From: hasufell <hasufell@gentoo.org>
To: gentoo-user@lists.gentoo.org
Subject: Re: [gentoo-user] Re: Fwd:How about the gentoo server or cluster in production environment?
Date: Wed, 26 Feb 2014 15:02:14 +0000 [thread overview]
Message-ID: <530E01F6.6080708@gentoo.org> (raw)
In-Reply-To: <53085FA0.7020001@gmail.com>
-----BEGIN PGP SIGNED MESSAGE-----
Hash: SHA512
Alan McKinnon:
> On 21/02/2014 16:15, hasufell wrote:
>> Alan McKinnon:
>>> On 20/02/2014 22:41, Nicolas Sebrecht wrote:
>>>> On Thu, Feb 20, 2014 at 08:52:07PM +0400, Andrew Savchenko
>>>> wrote:
>>>>
>>>>> And this point is one of the highest security benefits in
>>>>> real world: one have non-standard binaries, not available
>>>>> in the wild. Most exploits will fail on such binaries even
>>>>> if vulnerability is still there.
>>>>
>>>> While excluding few security issues by compiling less code
>>>> is possible, believing that "non-standard binaries" (in the
>>>> sense of "compiled for with local compilation flags") gives
>>>> more security is a dangerous dream.
>>>>
>>
>>
>>> +1
>>
>>> "non-standard binaries" is really just a special form of
>>> security by obscurity.
>>
>> So you are saying compiling a minimal kernel to minimize exposure
>> to subsystem bugs is only obscurity? (I really wonder what Greg
>> would say to this)
>
> No, I'm saying that I pay RedHat large sums of money to look after
> this on my behalf and that money is wasted if I build a custom
> kernel on that machine.
>
> RedHat has a vested interest in doing this right (it's the product
> they sell) and they have more engineering resources to apply to the
> problem than I can ever raise. The odds favour RedHat often getting
> this right and me often getting it wrong, simply because I don't
> have the unit testing facilities required and my employer doesn't
> employ OS builders.
>
> I won't permit Gentoo to be used in production here for precisely
> that reason - I can't provide the test guarantees the business and
> shareholders demand.
>
>
Yes, I agree that RedHat might be a better choice, if you can afford
it (although there are some counter-arguments since they practically
maintain kernel-forks because of heavy backporting, but I am unable to
make a definite opinion on this).
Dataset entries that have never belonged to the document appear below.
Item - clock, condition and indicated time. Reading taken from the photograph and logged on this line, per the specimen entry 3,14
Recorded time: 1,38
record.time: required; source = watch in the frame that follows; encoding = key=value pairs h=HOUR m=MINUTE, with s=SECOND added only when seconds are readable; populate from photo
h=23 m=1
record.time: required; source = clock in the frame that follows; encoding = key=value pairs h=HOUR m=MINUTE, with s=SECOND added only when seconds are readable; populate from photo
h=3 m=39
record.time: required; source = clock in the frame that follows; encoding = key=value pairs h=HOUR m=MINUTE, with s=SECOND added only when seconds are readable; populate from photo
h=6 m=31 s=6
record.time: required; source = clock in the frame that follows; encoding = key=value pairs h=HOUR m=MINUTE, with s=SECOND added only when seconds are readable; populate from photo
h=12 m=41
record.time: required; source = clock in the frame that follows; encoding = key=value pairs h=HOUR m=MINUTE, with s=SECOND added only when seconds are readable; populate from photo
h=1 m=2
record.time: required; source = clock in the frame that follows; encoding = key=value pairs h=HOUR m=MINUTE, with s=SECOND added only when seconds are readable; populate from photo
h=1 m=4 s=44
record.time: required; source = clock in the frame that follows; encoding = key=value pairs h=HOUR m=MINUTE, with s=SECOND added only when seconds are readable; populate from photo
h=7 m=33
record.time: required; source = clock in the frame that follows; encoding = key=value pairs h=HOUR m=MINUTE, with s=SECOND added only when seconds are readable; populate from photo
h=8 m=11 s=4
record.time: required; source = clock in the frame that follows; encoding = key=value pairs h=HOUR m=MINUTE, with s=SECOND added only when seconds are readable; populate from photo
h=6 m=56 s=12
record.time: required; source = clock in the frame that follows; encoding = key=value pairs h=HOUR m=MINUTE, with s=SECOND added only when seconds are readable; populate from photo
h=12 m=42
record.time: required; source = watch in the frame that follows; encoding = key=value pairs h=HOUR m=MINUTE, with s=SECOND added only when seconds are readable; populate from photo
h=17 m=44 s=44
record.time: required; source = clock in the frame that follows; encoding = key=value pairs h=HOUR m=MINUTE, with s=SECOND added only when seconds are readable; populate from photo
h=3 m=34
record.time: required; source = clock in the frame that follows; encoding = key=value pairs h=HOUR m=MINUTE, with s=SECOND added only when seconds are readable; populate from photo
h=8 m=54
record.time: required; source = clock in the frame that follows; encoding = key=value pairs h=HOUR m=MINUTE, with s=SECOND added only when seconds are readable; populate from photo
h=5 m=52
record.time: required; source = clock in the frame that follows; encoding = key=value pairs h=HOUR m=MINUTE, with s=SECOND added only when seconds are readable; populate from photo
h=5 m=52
But that was not the point of my
claims, so I don't see an argument.
>> The argument that this particular setup may be less tested is a
>> valid one. But less tested also means less commonly known
>> exploits and testing these setups is a win-win for users and
>> upstream.
>>
>> Whether you like it or not... whenever you install software on a
>> server, you become a tester at the same point.
>
> Proper testing carries a onerous burden. I've yet to find a
> enterprise anywhere in the world that does it right outside of
> their core business. Instead, they pay someone else to do it.
>
Yeah, the kernel has _zero_ "proper" testing in the sense of software
engineering. RedHat does not really improve that (e.g. unit tests and
whatnot). Greg said why that's almost impossible, especially because
the internal API changes way too frequently.
Still unable to find a real counter-argument. This was about disabling
codepaths/subsystems, not about RedHat vs Gentoo which is quite an
uneven fight.
-----BEGIN PGP SIGNATURE-----
iQEcBAEBCgAGBQJTDgH2AAoJEFpvPKfnPDWzhZUIAIyT9nUPXYAOigXnb6M+OB4x
/KmYDZ59Fyuz0D0SoMn1pZCNWPrS8UPjAOzUIr4E0DT0uzh0348+1xHDYDv4ph/n
C9+0jqd9yPQ9kw5rX3zefmjC7wVpJFtLQIiOxaIo6wOqtxfjdVNZdVDEVKU/QJ7G
n2fOdAccuTFOHCiB2cV8LlF997GfuzJ9nNdXGev3tA8l46wV9/q3gp1HdbkhyAJV
61QGv8blsPHbXsC8G2fnz/YcNaa0iH6rRcboRHcpMa2Gk1Ui8UrTmiYC/NJO02bN
TSV8mb/VWow5vVyQSYmpCO4xcylQFVwwWOh14IXcl+mC+CQG4rxPTyUcDUhbewo=
=2JhD
-----END PGP SIGNATURE-----
next prev parent reply other threads:[~2014-02-26 15:02 UTC|newest]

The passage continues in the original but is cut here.